(COMPLETE THE FOLLOWING):
1. In the prostate cancer abstract, what radiation regimen were the cell lines exposed to?
2. List every human prostate cancer cell line named in the prostate cancer abstract.

(PROVIDED PASSAGE):
Radiotherapy-induced plasticity of prostate cancer mobilizes stem-like non-adherent, Erk signaling-dependent cells.

Fractionated ionizing radiation combined with surgery or hormone therapy represents the first-choice treatment for medium to high-risk localized prostate carcinoma. One of the main reasons for the failure of radiotherapy in prostate cancer is radioresistance and further dissemination of surviving cells. In this study, exposure of four metastasis-derived human prostate cancer cell lines (DU145, PC-3, LNCaP and 22RV1) to clinically relevant daily fractions of ionizing radiation (35 doses of 2 Gy) resulted in generation of two radiation-surviving populations: adherent senescent-like cells expressing common senescence-associated markers and non-adherent anoikis-resistant stem cell-like cells with active Notch signaling and expression of stem cell markers CD133, Oct-4, Sox2 and Nanog. While a subset of the radiation-surviving adherent cells resumed proliferation shortly after completion of the irradiation regimen, the non-adherent cells started to proliferate only on their reattachment several weeks after the radiation-induced loss of adhesion. Like the parental non-irradiated cells, radiation-surviving re-adherent DU145 cells were tumorigenic in immunocompromised mice. The radiation-induced loss of adhesion was dependent on expression of Snail, as siRNA/shRNA-mediated knockdown of Snail prevented cell detachment. On the other hand, survival of the non-adherent cells required active Erk signaling, as chemical inhibition of Erk1/2 by a MEK-selective inhibitor or Erk1/2 knockdown resulted in anoikis-mediated death in the non-adherent cell fraction. Notably, whereas combined inhibition of Erk and PI3K-Akt signaling triggered cell death in the non-adherent cell fraction and blocked proliferation of the adherent population of the prostate cancer cells, such combined treatment had only marginal if any impact on growth of control normal human diploid cells. These results contribute to better understanding of radiation-induced stress response and heterogeneity of human metastatic prostate cancer cells, document treatment-induced plasticity and phenotypically distinct cell subsets, and suggest the way to exploit their differential sensitivity to radiosensitizing drugs in overcoming radioresistance.

(DATASET EXCERPTS):
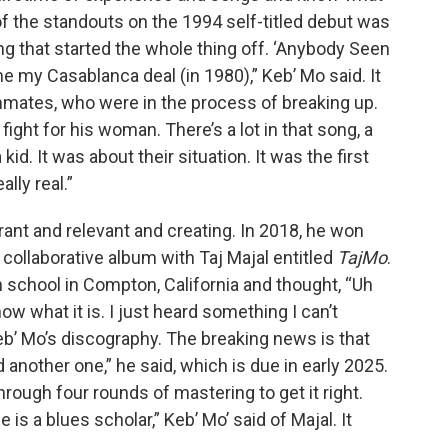
of the standouts on the 1994 self-titled debut was
ng that started the whole thing off. ‘Anybody Seen
me my Casablanca deal (in 1980),” Keb’ Mo said. It
mates, who were in the process of breaking up.
 fight for his woman. There’s a lot in that song, a
kid. It was about their situation. It was the first
lly real.”
vibrant and relevant and creating. In 2018, he won
collaborative album with Taj Majal entitled
TajMo
.
h school in Compton, California and thought, “Uh
ow what it is. I just heard something I can’t
Keb’ Mo’s discography. The breaking news is that
d another one,” he said, which is due in early 2025.
hrough four rounds of mastering to get it right.
is a blues scholar,” Keb’ Mo’ said of Majal. It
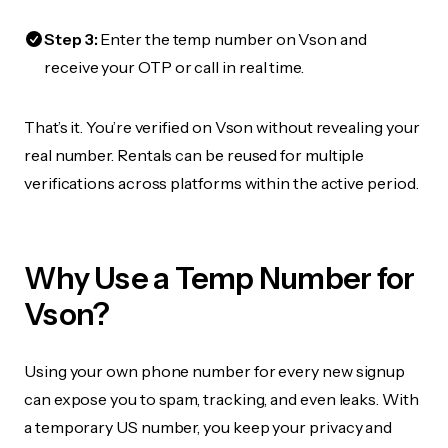
Step 3:
Enter the temp number on Vson and
receive your OTP or call in real time.
That’s it. You’re verified on Vson without revealing your
real number. Rentals can be reused for multiple
verifications across platforms within the active period.
Why Use a Temp Number for
Vson?
Using your own phone number for every new signup
can expose you to spam, tracking, and even leaks. With
a temporary US number, you keep your privacy and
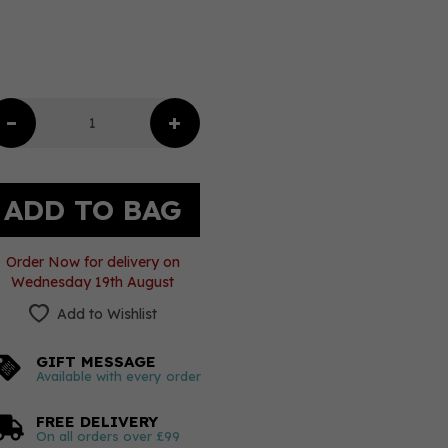
Order Now for delivery on
Wednesday 19th August
Add to Wishlist
GIFT MESSAGE
Available with every order
FREE DELIVERY
On all orders over £99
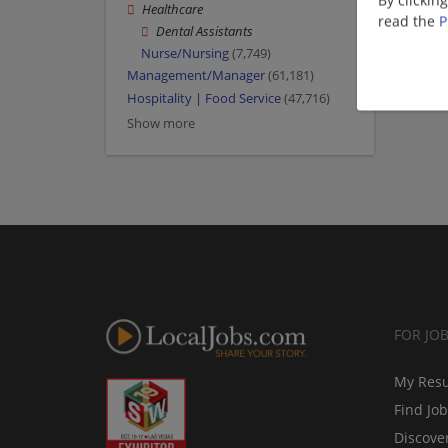
By clickin
Healthcare
read the
P
Dental Assistants
Nurse/Nursing
(7,749)
Management/Manager
(61,181)
Hospitality | Food Service
(47,716)
Show more
FOR JO
My Res
Find Jo
Discove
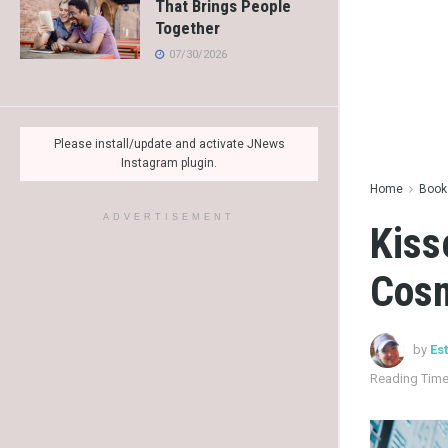
That Brings People
Together
07/30/2026
Please install/update and activate JNews
Instagram plugin.
Home
Books
ADVERTISEMENT
Kiss
Cosm
by
Es
Reading Time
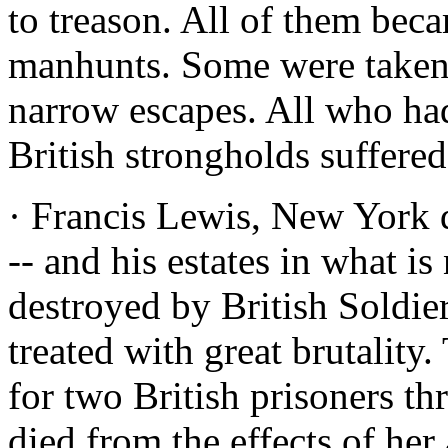
to treason. All of them beca
manhunts. Some were taken.
narrow escapes. All who had
British strongholds suffered
· Francis Lewis, New York 
-- and his estates in what 
destroyed by British Soldie
treated with great brutalit
for two British prisoners th
died from the effects of her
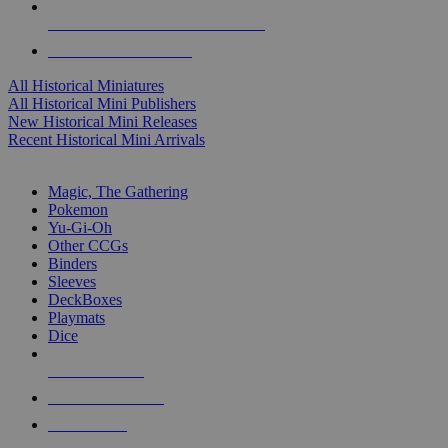
ALL HISTORICAL MINI PUBLISHERS
ALL HISTORICAL MINIS
All Historical Miniatures
All Historical Mini Publishers
New Historical Mini Releases
Recent Historical Mini Arrivals
MAGIC & CCG SUB-CATEGORIES
Magic, The Gathering
Pokemon
Yu-Gi-Oh
Other CCGs
Binders
Sleeves
DeckBoxes
Playmats
Dice
NEW RELEASES
RECENT ARRIVALS
PRE-ORDERS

(ANSWERS TO THIS EXERCISE):
1. 35 doses of 2 Gy

2. DU145, PC-3, LNCaP, 22RV1